Are there some factors that correlate with a person believing or disbelieving in conspiracy theories? Some believe the only uneducated people, or overly educated people have such beliefs, but do these impressions hold any water? (At the very least, among those who would complete an online survey?) For our project we will use online survey data about belief in conspiracy theories to find what factors correlate with a strong belief in conspiracy theories.
We will engineer a feature that will give a single measure of a participant's belief in conspiracy theories using a heuristic weighted average of the participant’s survey responses. identify features from the above list that have the highest correlation coefficient with belief in conspiracy theories. Data include:
- Basic Demographics
- Personality
- Type of area grown up in (Rural, Suburban, Urban)
- Political Activity (if you voted in the last election)
- Major in college
https://www.kaggle.com/yamqwe/measuring-belief-in-conspiracy-theories/version/1 This dataset consists of survey data taken from over #5 thousand participants. It includes direct survey information about belief in conspiracy theories as well as demographic and other information about how long the participant took to work each question, vocabulary questions, a brief personality inventory and a few validation questions. Since this is a survey, it is not universally representative, but we expect to be able to draw valuable conclusions.
Regression, data cleaning and possible feature engineering to get our data ready for regression. There is a column asking the participant for their major in college (if they had one) and will need to get cleaned and probably engineered. Features that we will consider engineering include: Time to complete survey (could potentially correlate with intelligence/education level), strength of belief in conspiracy theories (generally), validation, and personality. We can also implement classification algorithms (like a random forest) to predict a person’s belief in conspiracies based on their personal data and demographics.
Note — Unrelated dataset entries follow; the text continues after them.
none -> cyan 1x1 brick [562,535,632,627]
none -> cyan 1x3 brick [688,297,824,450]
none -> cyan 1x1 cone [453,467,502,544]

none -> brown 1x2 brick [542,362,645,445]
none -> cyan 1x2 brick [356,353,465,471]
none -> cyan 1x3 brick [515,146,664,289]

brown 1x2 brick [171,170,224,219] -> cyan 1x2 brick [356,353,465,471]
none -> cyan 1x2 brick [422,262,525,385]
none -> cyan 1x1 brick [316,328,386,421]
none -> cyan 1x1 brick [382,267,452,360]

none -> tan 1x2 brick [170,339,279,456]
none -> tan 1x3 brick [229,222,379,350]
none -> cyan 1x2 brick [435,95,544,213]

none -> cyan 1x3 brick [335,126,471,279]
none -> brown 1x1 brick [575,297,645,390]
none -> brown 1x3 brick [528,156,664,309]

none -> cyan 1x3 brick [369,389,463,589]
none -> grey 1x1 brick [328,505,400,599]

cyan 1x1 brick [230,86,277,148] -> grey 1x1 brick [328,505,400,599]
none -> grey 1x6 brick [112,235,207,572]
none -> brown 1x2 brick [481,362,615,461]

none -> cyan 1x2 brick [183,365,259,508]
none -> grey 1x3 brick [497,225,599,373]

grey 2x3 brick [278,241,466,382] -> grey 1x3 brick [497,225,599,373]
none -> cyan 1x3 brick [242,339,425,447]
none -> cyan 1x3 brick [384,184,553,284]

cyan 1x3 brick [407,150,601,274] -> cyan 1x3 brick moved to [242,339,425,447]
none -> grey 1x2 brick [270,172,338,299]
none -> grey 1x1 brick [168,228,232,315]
- For the regression: standard error and R2 metrics
- Classification algorithm: classic 80-20 train/test split How we will divide work:
Initial data cleaning and feature engineering will be done by Laren and Calix, and regression will be done by Dallan and Eli.. For the write-up, Dallan will do the overall summary of research. Eli the conclusions that we come too from figures and analysis. Laren and Calix will generate and insert our figures and draw conclusions from data. The classification algorithm (as a fairly simple addition) will be implemented by whoever finishes their task most quickly.